Eventually the Buddha and those with him reached the town of Vaishali (Vaiśālī) and stayed in a beautiful mango grove. There they were astonished to discover Lady Maha-prajapati and the other ladies. They had shaved their heads, donned simple cassocks, and set out for Vaishali, just as the Buddha had. Indeed, they looked for all the world as though they were already bhikshunis (bhikṣunī = female bhikṣu) in his movement.

But they were hungry and exhausted, and Lady Maha-prajapati stood outside the entry to the Buddha’s encampment and cried piteously. The Buddha’s follower Ananda heard her sobs, and he went to see what was the matter.

Ananda did his best to calm her down, and when she could finally speak, Lady Maha-prajapati explained that she was brokenhearted because the Buddha wouldn’t let them join his band.

Ananda was much moved, and he confessed that he could not think of any objection to her request. He promised to try to persuade the Buddha to let women leave the family and become bhikshus the same way men could. But again the Buddha refused. Three times Ananda asked, and three times the Buddha refused.

Then Ananda asked the Buddha whether women, if they studied the Law and practiced the teachings, could escape from suffering, as men could. The Buddha agreed that they could.

→ **WHAT IS EXPECTED**: Print the stretch of the Vaishali passage that opens with the words containing "But they were" and closes with "times the Buddha refused.". These entries have no connection to the Vaishali passage.

→ **Text extracted page by page**:
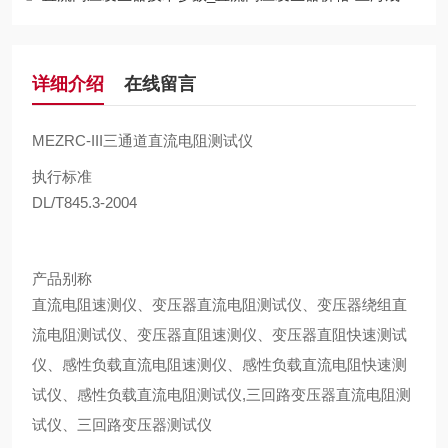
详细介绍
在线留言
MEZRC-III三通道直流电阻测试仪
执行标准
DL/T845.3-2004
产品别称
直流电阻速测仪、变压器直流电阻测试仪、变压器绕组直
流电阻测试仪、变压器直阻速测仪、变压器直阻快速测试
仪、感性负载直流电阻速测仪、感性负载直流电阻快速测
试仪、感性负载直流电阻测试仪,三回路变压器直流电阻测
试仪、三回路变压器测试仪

→ **YOUR RESPONSE**:
But they were hungry and exhausted, and Lady Maha-prajapati stood outside the entry to the Buddha’s encampment and cried piteously. The Buddha’s follower Ananda heard her sobs, and he went to see what was the matter.

Ananda did his best to calm her down, and when she could finally speak, Lady Maha-prajapati explained that she was brokenhearted because the Buddha wouldn’t let them join his band.

Ananda was much moved, and he confessed that he could not think of any objection to her request. He promised to try to persuade the Buddha to let women leave the family and become bhikshus the same way men could. But again the Buddha refused. Three times Ananda asked, and three times the Buddha refused.